Darinka Delatorre-Castillo, Guadalajara, Mexico, junior. Faculty Mentor: Robert Ward. Delatorre-Castillo is a neurobiology major. She investigated the proteins affecting gene expression of the trachea and insulin-signaling pathway of flies (i.e., Drosophila melanogaster).
Jeffery Durbin, Fort Scott senior. Faculty Mentor: Christopher Ramey. Durbin is majoring in behavioral neurosciences with an emphasis in language processing. His SRI project, “Are We Our Brain?,” examined the relationship between neurocentrism and determinism.
Amr El-Afifi, Kansas City, Missouri, sophomore. Faculty Mentor: Mike Wuthrich. El-Afifi is a dual major in political science and journalism. El-Afifi’s SRI project examined the change in public opinion in regards to the legitimacy of Egypt’s state-enacted violence from 2008-2014.
Nicole Humphrey, Lawrence senior. Faculty Mentor: Shannon Portillo. Humphrey is a double-major in political science and public administration. To examine the prioritization of social equity in public-administration practices, Humphrey interviewed city administrators from multiple municipalities in Kansas and KU students in the Masters of Public Administration program.
Dalton Leprich, Lenexa sophomore. Faculty Mentor: Brendan Mattingly. Leprich is a microbiology major. Leprich’s SRI project examined the human oral microbiome and their influence on human oral cavities.
Kierstin McMichael, Wichita junior. Faculty Mentor: David Roediger. McMichael is an English major with minors in sociology and history. McMichael examined the ethical issues regarding taking photos to increase the appearance of campus diversity in KU admissions materials.
Michael Miller, Kansas City, Missouri, sophomore. Faculty Mentor: Tamara Baker. Miller is a psychology major. Miller investigated the influence of discrimination, identity and traditional views of masculinity on African-American male self-identity.
Joy Mosier-Dubinsky, Pittsburgh junior. Faculty Mentor: Alexander Hall. Mosier-Dubinsky is a history major. Mosier-Dubinsky examined women of antiquity through the work of Plutarch in order to gain a better understanding of gender and female roles of antiquity.
Kristina Padilla, Denver junior. Faculty Mentor: Lisa McLendon. Padilla is a journalism major with a minor in women, gender and sexuality studies. Padilla gathered personal narratives of female motorcyclists to share women’s perspectives on the joys of riding, gender norms for riders and embodiment.
Allora Richey, Augusta senior. Faculty Mentor: Paula Fite. Richey graduated in May 2015 with degrees in psychology and human biology. Richey examined the influence of hostile attribution bias on the relationship between childhood maltreatment and aggression.

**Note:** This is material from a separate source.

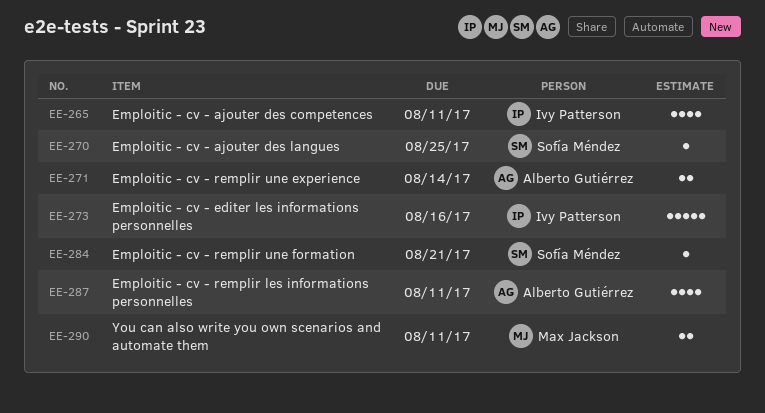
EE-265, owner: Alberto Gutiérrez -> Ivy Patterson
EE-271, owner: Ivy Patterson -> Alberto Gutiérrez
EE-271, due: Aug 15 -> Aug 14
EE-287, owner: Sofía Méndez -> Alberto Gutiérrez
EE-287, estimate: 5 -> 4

Ian Turnbow, Topeka sophomore. Faculty Mentor: Tamara Baker. Turnbow is a psychology major. Turnbow investigated the relationship between alcohol abuse and anxiety disorders in Hispanic males at KU.
More on the program
The McNair Scholars Program is funded by the U.S. Department of Education as one of the TRIO programs and was established at KU in October 1992. It is one of 151 Ronald E. McNair Post-Baccalaureate Achievement Programs nationwide. By preparing students for doctoral study from groups traditionally underrepresented in graduate education, the program is designed to help ensure that the next generation of American faculty members represents the diversity of our society at large.